__Exercise requirements__.
Only the lines from the one that contains "Quais são as diferenças entre o Cold" through the final line of the entries should be repeated, exactly as written.

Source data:
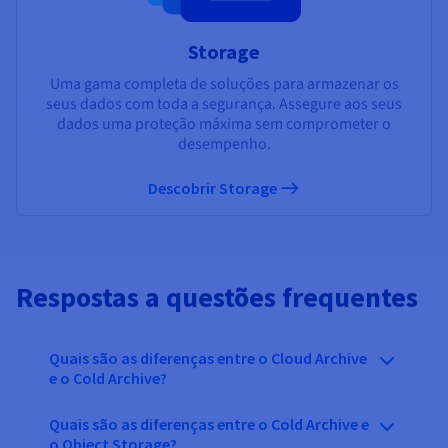
Storage
Uma gama completa de soluções para armazenar os
seus dados com toda a segurança. Assegure aos seus
dados uma proteção máxima sem comprometer o
desempenho.
Descobrir Storage
Respostas a questões frequentes
Quais são as diferenças entre o Cloud Archive
e o Cold Archive?
Quais são as diferenças entre o Cold Archive e
o Object Storage?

__Task result__.
Quais são as diferenças entre o Cold Archive e
o Object Storage?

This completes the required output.